→ TASK A:
In the error hooks code, under what name is the callback that calls handleRetryLogic registered?
→ TASK B:
Write the next part of the error hooks code, picking up after the last line shown.

2. Error Hooks and Callbacks

AgenticGoKit provides comprehensive hooks for intercepting and handling errors:

go
func setupErrorHandling(runner core.Runner) {
    // Register comprehensive error handler
    runner.RegisterCallback(core.HookAgentError, "comprehensive-error-handler",
        func(ctx context.Context, args core.CallbackArgs) (core.State, error) {
            // Classify the error
            errorType := ClassifyError(args.Error)
            
            // Log error with context
            core.Logger().Error().
                Str("agent", args.AgentID).
                Str("event_id", args.Event.GetID()).
                Str("session_id", args.Event.GetSessionID()).
                Str("error_type", string(errorType)).
                Err(args.Error).
                Msg("Agent execution failed")
            
            // Handle based on error type
            switch errorType {
            case ErrorTypeTransient:
                return handleTransientError(ctx, args)
            case ErrorTypeResource:
                return handleResourceError(ctx, args)
            case ErrorTypeTimeout:
                return handleTimeoutError(ctx, args)
            case ErrorTypeValidation:
                return handleValidationError(ctx, args)
            default:
                return handlePermanentError(ctx, args)
            }
        })
    
    // Register retry mechanism
    runner.RegisterCallback(core.HookAgentError, "retry-handler",
        func(ctx context.Context, args core.CallbackArgs) (core.State, error) {
            return handleRetryLogic(ctx, args, runner)
        })

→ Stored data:

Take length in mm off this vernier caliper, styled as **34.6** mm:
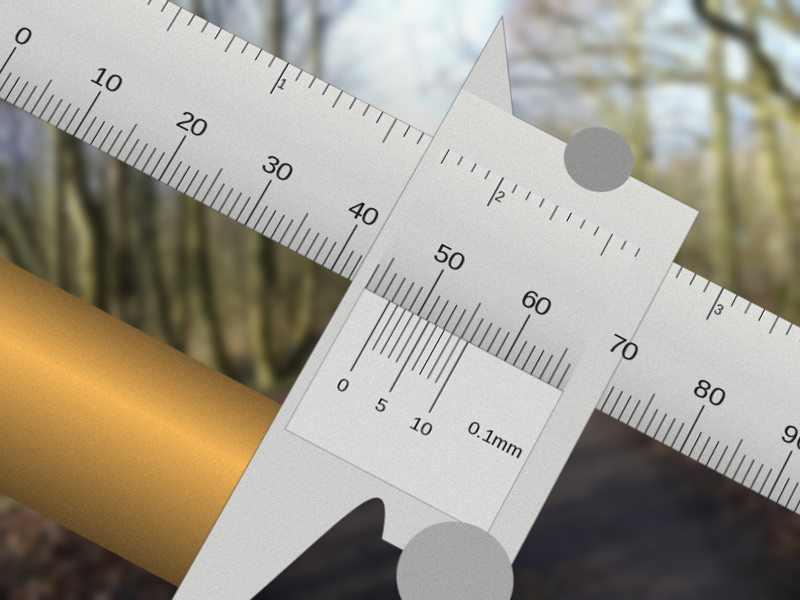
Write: **46.8** mm
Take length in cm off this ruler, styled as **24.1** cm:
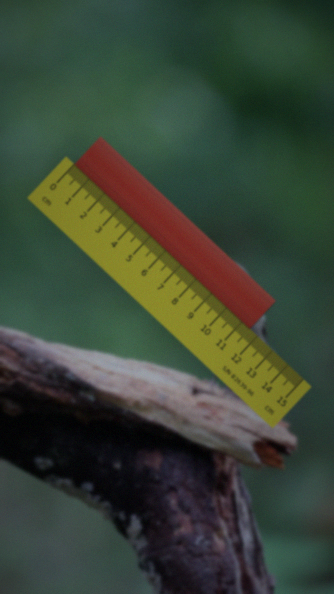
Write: **11.5** cm
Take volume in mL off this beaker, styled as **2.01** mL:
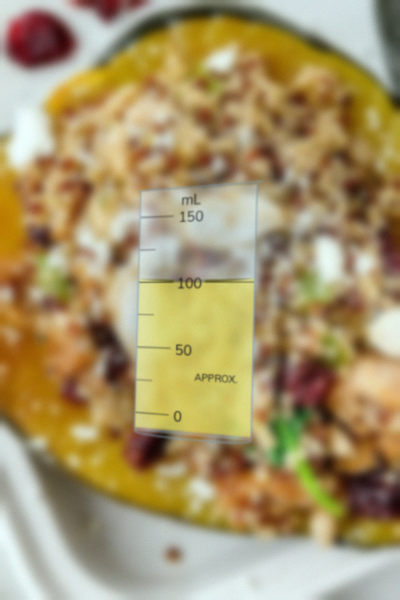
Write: **100** mL
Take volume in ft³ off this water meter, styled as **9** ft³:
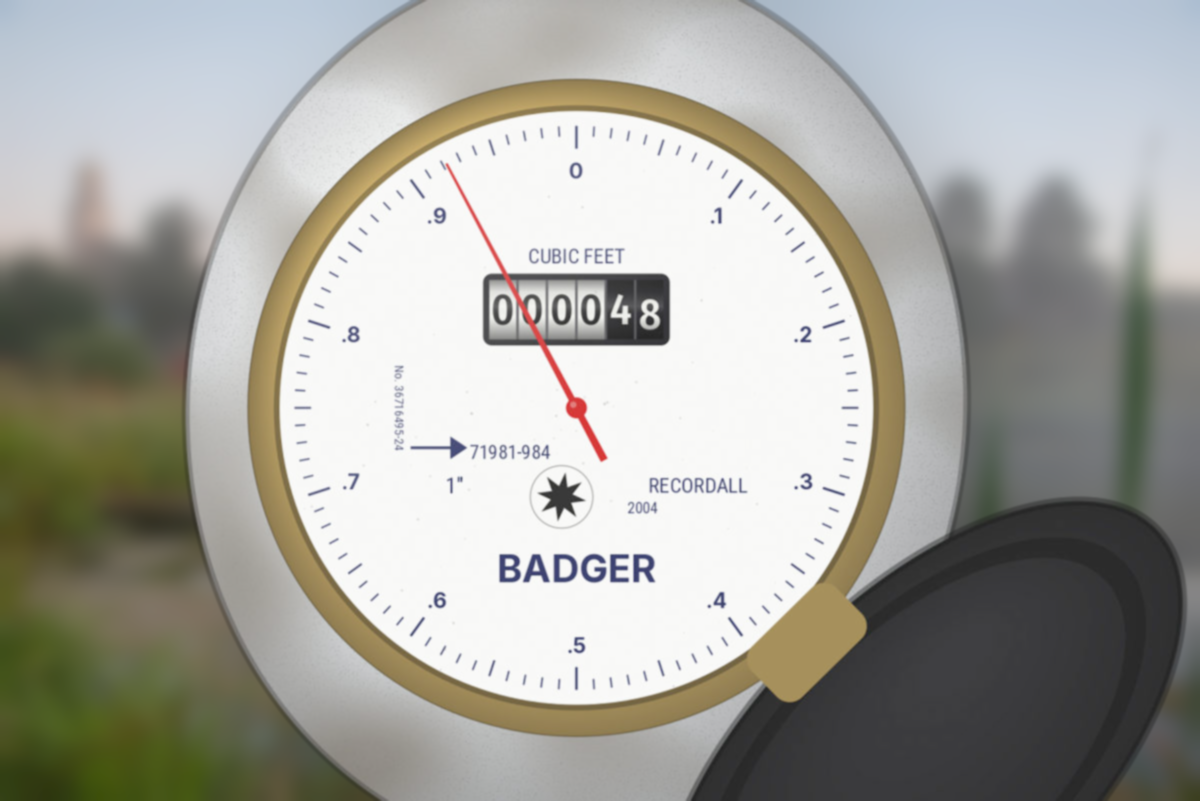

→ ANSWER SECTION A:
"retry-handler"

→ ANSWER SECTION B:
    // Register circuit breaker
    runner.RegisterCallback(core.HookAgentError, "circuit-breaker",
        func(ctx context.Context, args core.CallbackArgs) (core.State, error) {
            return handleCircuitBreaker(ctx, args)
        })
}
go
func handleTransientError(ctx context.Context, args core.CallbackArgs) (core.State, error) {
    // Add retry metadata to state
    errorState := args.State.Clone()
    errorState.SetMeta("error_type", "transient")
    errorState.SetMeta("retry_eligible", "true")
    errorState.SetMeta("error_message", args.Error.Error())
    
    core.Logger().Warn().
        Str("agent", args.AgentID).
        Str("event_id", args.Event.GetID()).
        Msg("Transient error detected, marking for retry")
    
    return errorState, nil
}

func handleResourceError(ctx context.Context, args core.CallbackArgs) (core.State, error) {
    // Implement backoff for resource errors
    errorState := args.State.Clone()
    errorState.SetMeta("error_type", "resource")
    errorState.SetMeta("backoff_required", "true")
    errorState.SetMeta("backoff_duration", "5s")
    
    core.Logger().Warn().
        Str("agent", args.AgentID).
        Msg("Resource error detected, implementing backoff")
    
    return errorState, nil
}

func handleTimeoutError(ctx context.Context, args core.CallbackArgs) (core.State, error) {
    // Handle timeout with potential retry
    errorState := args.State.Clone()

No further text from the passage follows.